Semenjak adik saya bercerita kejadian lucu yang dialaminya itu, di kemudian hari, ada kejadian yang sedikit lucu terjadi ke saya. Setelah makan siang di rumah makan harga/edisi mahasiswa 😀 yang biasa saya kunjungi, saya yang biasa iseng-iseng membeli es doger* di pinggir jalan, setelah dibuatkan oleh si mamang tukang dagangnya, hampir saya langsung memakannya sambil berdiri. Namun, karena teringat cerita adik saya itu, langsung saya terdiam, dan tidak langsung memakannya. Sambil menahan malu, saya tenteng segelas es doger itu menuju kamar kontrakan saya, untuk segera duduk dan memakannya. 😀

=======================================================

Ya sudah, segitu saja ya perjumpaan kita kali ini. Mudah-mudahan artikel ini ada manfaatnya. Amin. Sampai jumpa di artikel mendatang!

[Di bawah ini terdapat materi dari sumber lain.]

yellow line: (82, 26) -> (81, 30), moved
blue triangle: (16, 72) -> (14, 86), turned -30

=======================================================

Catatan: *es doger = es campuran: parutan es balok, potongan kelapa muda, potongan tape (peuyeum) singkong, potongan roti tawar, air gula/pemanis, dan pewarna es. 😀 Harganya, yang gelas kecil Rp. 1000,- ini yang biasa saya beli. Hua hahahahahahaha… 😀

14 Comments

Filed under Bahasa, Cerita Menarik, Cerpen, Curhat, Indonesia, Iseng, Matematika, Menulis, Pembelajaran, Pendidikan, Pendidikan Matematika, Renungan, Sains, Sastra

14 responses to “Dilarang Makan Sambil Berdiri

  1. pertamax ya? waduhhh saya ketawa ngakak :mrgreen:

  2. cK

    kalau pas kondangan gimana? khan minim tempat duduk tuh. mau gak mau makan berdiri khan? 😕

  3. Hmm… Rasanya jadi mengingat-ingat dulu lagi *berasa udah tua :mrgreen:*… Rasanya ingin seperti anak-anak kecil itu, masih polos dan terlindung dari dosa.

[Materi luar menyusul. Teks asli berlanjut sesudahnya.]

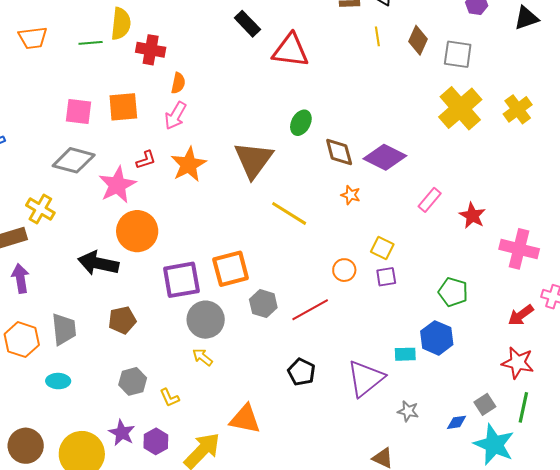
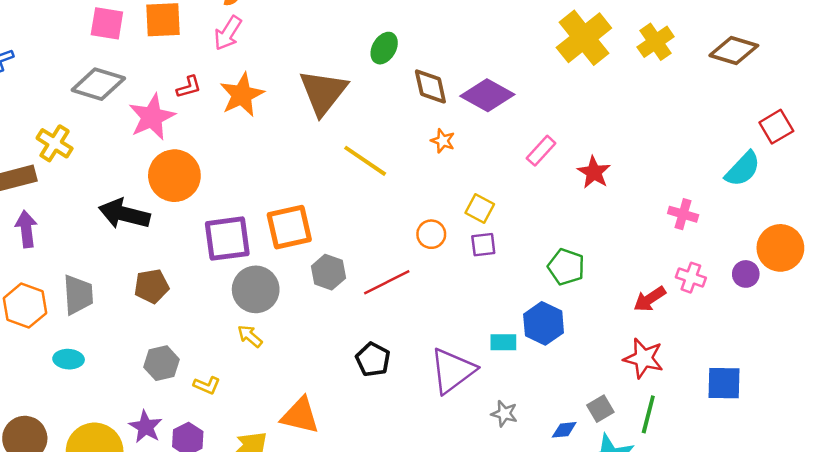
pink cross: (519, 249) -> (683, 214), moved, size x0.6
yellow L-shape: (169, 398) -> (207, 385), turned -45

  4. Wah…. kalau makan ngisep permen karet sambil berdiri boleh nggak ya?? Padahal saya sering loh nggak sengaja makan sambil berdiri, biasanya yang berdiri kalau lagi makan buah, terutama pisang. Biasanya pisang, kulitnya (tentu saja) dibuang di keranjang sampah, tentu untuk mencapai keranjang sampah harus berdiri dan berjalan, nah pas udah selesai buang kulit pisangnya, biasanya masih dalam keadaan berdiri, pisangnya biasanya langsung aku makan, soalnya udah nggak sabar lagi kalau nunggu sampai duduk… hehehe……

  5. ASSALAMU’ALAIKUM
    komentar sambil berdiri tidak separah makan sambil berdiri ya kang?…

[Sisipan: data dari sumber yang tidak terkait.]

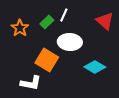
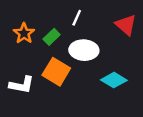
green rectangle: (47, 22) -> (52, 37), moved
white L-shape: (31, 83) -> (22, 85), moved

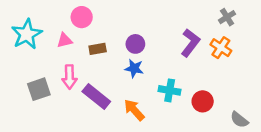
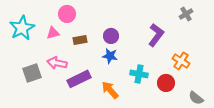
orange cross: (221, 48) -> (181, 61), moved
pink arrow: (69, 77) -> (57, 63), turned 102
purple rectangle: (96, 97) -> (79, 79), turned -65

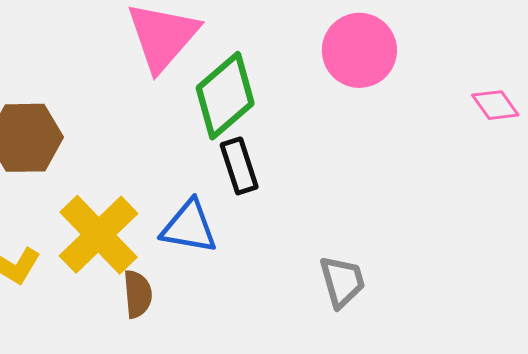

    maaf baru tandang kemari dah lama tak jumpa, tapi makin keren tulisane… 🙂
    swer bukan memuji tapi berasa saya ikut mengaji.

  6. Walah ada-ada saja, lucu di cerita, bagus di bahasan. Kang masih di Bandung ya? Salam.

  7. Waduh masih sering makan sambil berdiri nih.. apalagi kalo kondangan dan gak kebagian kursi. Gimana dung?

  8. sopannya ya memang makan sambil duduk

  9. @mezzalena: Iya kamu pertamax komennya. Silakan tertawa.. 😀

    @cK: Ya usahakan duduk dong… minta kursi atau nyari tempat yang bisa diduduki. 😀

    @Aliakbar: 😀 Iya setuju..

    @Yari NK: Ya, kalau makan permen karet, tetep saja harus duduk. (Duh saya juga dulu sering ngunyah sambil berdiri ternyata… wakakakka..). Nah, kalau makan pisang: buka kulitnya, lalu makan (sambil duduk). Baru deh setelah itu kulitnya dibuang… 😀

    @mr. Kurt: Wa’alaikum salam warahmatullahi wabarakatuh. Iya nih mr. Kurt ke mana aja, lama ga ada di dunia maya…. 😀

    @Ersis W. A :Iya masih di Bandung. Salam juga, Pak. 😀

    @ Yoga: Ya, nyari tempat duduk atau tempat yang bisa diduduki dong mba… 😀 He he he…

    @realylife: Iya. 😀

  10. adipati kademangan

    kalo makan sambil berdiri kayaknya gimanaaa gitu. rasa malu nya langsung terlihat

  11. gak boleh oleh agama, juga gak sopan

  12. Kalau budaya orang Jawa, dalam adat-istiadatnya biasanya mengenal dua kata, “gak ilok’ dan “gak pantes”. Untuk hal-hal yang dilarang dilakukan tapi masih bisa dipahami mengapa diarang dilakukan, misalnya karena tidak sesuai dengan norma dalam masyarakat, mereka akan bilang “gak pantes”. Misalnya, “jangan pulang malam-malam, gak pantes”, “jangan bicara atau tertawa terlalu keras, gak pantes”. Sedangkan untuk hal-hal yang dilarang dilakukan dan tidak alasan yang tepat yang mendasarinya karena memang mungkin secara turun-temurun sudah seperti itu, atau bertentangan dengan nilai adat atau , mereka akan bilang “gak ilok”. Contohnya, “jangan duduk di depan pintu, gak ilok”, “jangan makan sambil berdiri, gak ilok!”.

  13. Dulu sih, sebelum nikah paling anti kalau makan sambil berdiri. Sekarang ….ya begitulah

  14. terkadang kita sendiri yang udah pada ngerti suka lupa hal-hal kecil macam ginian, syukur ada anak kecil yang menjadi pengingat.